--- Page extract Enclosed Below ---

Re: [freenet-dev] Project Proposal for Google Summer of Code 2009

Matthew Toseland Thu, 02 Apr 2009 06:35:10 -0700

On Thursday 02 April 2009 01:46:08 Jai Sharma wrote:
> Dear Developers,
> 
> Please excuse me for my ignorance in the routing matters in my earlier
> proposal. It's a busy time at the college and I didn't have time to go
> through all the Freenet papers, but that's totally my problem.
> 
> But after helpful comments from Sdiz and Matthew I did go through whatever I
> could get my eyes on and here is my current understanding of how CHKs work,
> I will need your help correcting me if I am wrong anywhere.
> 
> As it stands:
> 
> 1)CHKs are already split if the file size is greater than 1kb into 32kbs
> chunks.
> 
> 2)For files greater than 32k the CHK itself refers to the manifest file
> which has a structure similar to the torrent file, in the sense, it is a
> list of hashes for the pieces of the file.


Yes.
> 
> 3)The routing inside the Freenet ensures, to some extent, that these chunks
> are stored close to other chunks close in KEYSPACE and not in semantic
> space.

Yes.

--- End of Enclosed Page extract ---
--- Given data Enclosed Below ---

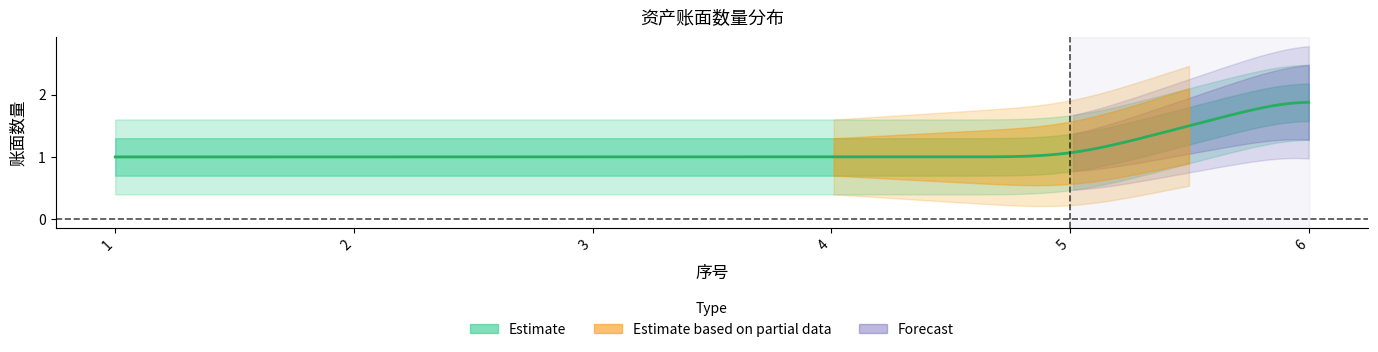

Which has a higher value, 6 or 2?

6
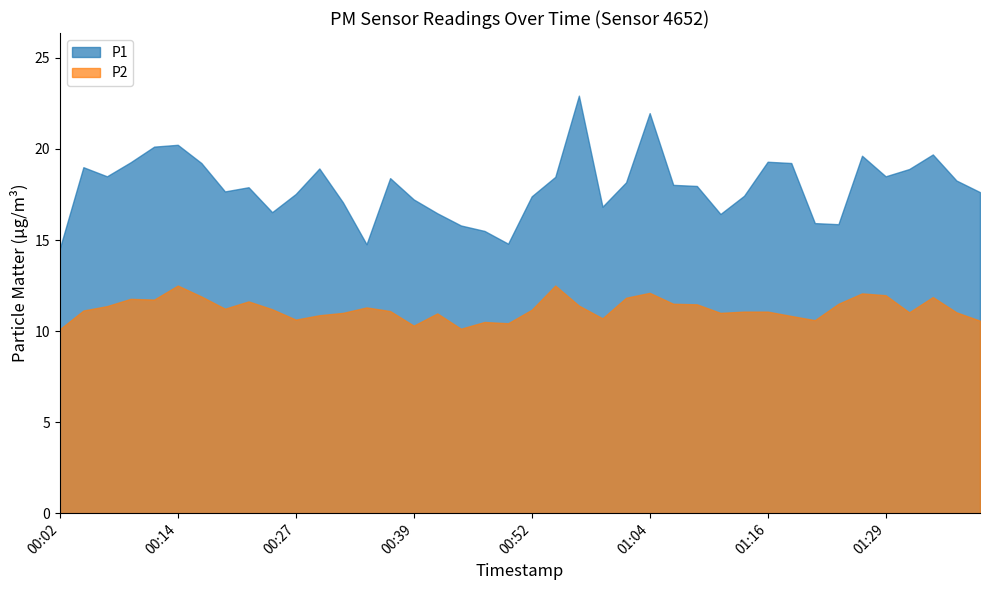

What is the difference between the P1 values at 00:02 and 00:39?

2.7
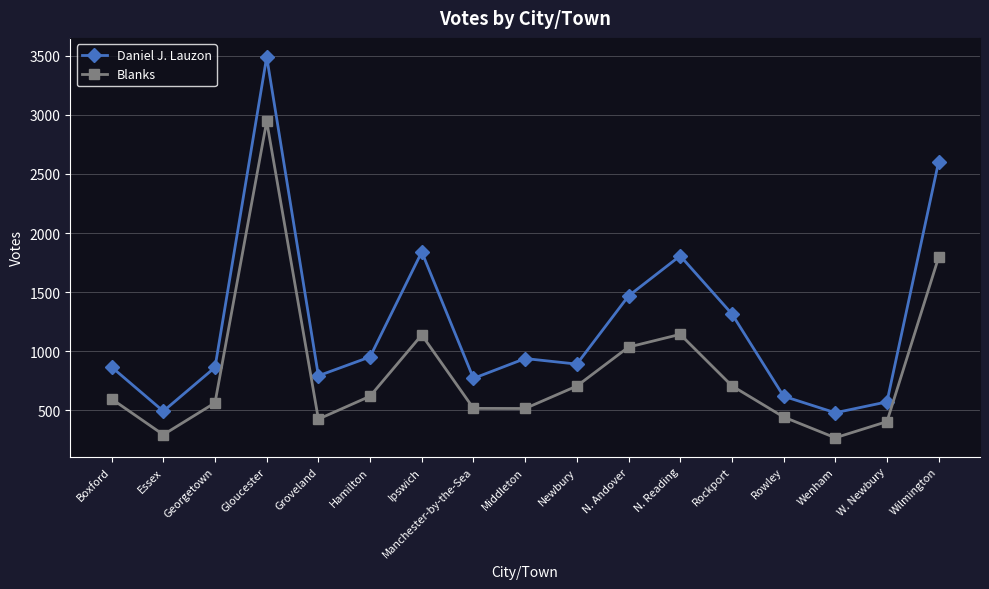

In Blanks, how many points are lower than both neighbors (excluding endpoints)?

4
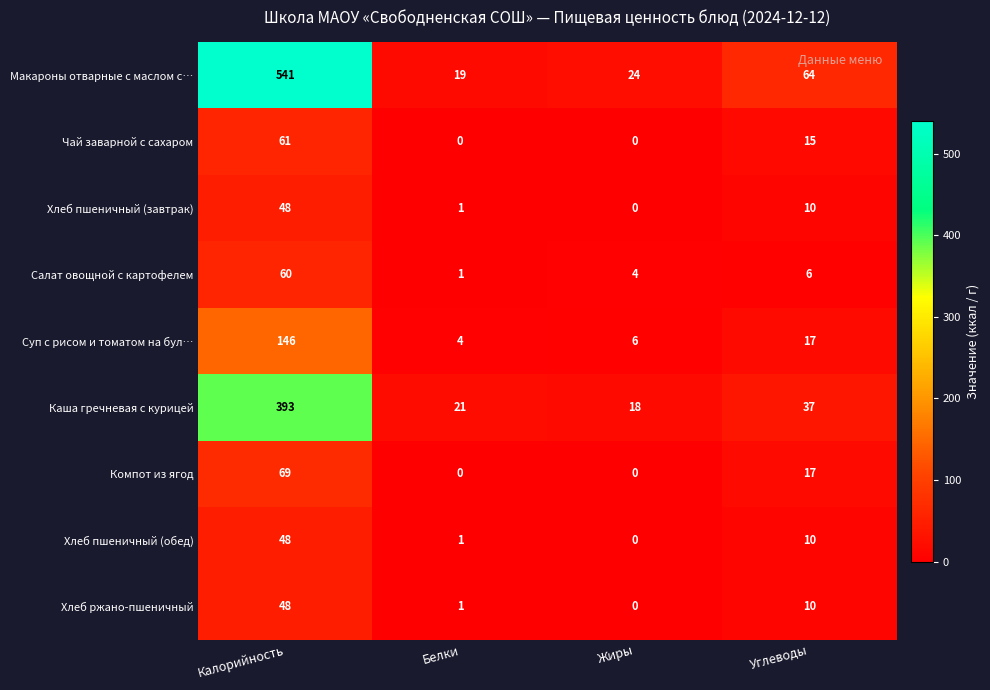

At which category is the sum across all series the highest?

Калорийность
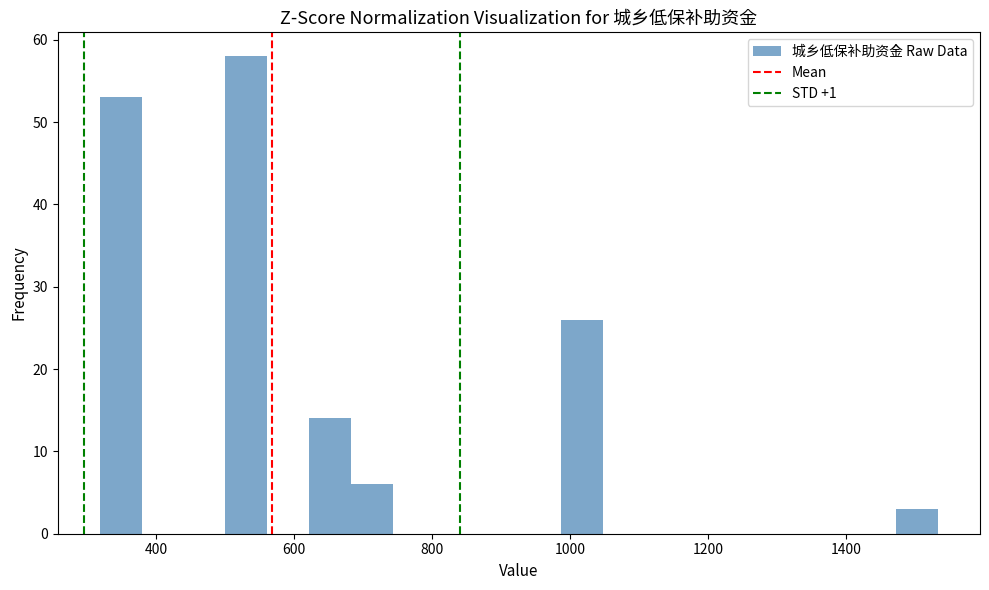

Read against the x-axis, roughly where is the centre of the tallest bar?

540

--- End of Enclosed Given data ---

◆ **What to work on**:
A: In the Freenet mailing list reply, what does the CHK refer to for files larger than 32k?
B: Output the Freenet mailing list reply from "On Thursday 02" up to and including "am wrong anywhere.".
Rely only on the Freenet mailing list reply.

◆ **Exercise responses**:
A: The manifest file, which is a list of hashes for the pieces of the file.

B:
On Thursday 02 April 2009 01:46:08 Jai Sharma wrote:
> Dear Developers,
> 
> Please excuse me for my ignorance in the routing matters in my earlier
> proposal. It's a busy time at the college and I didn't have time to go
> through all the Freenet papers, but that's totally my problem.
> 
> But after helpful comments from Sdiz and Matthew I did go through whatever I
> could get my eyes on and here is my current understanding of how CHKs work,
> I will need your help correcting me if I am wrong anywhere.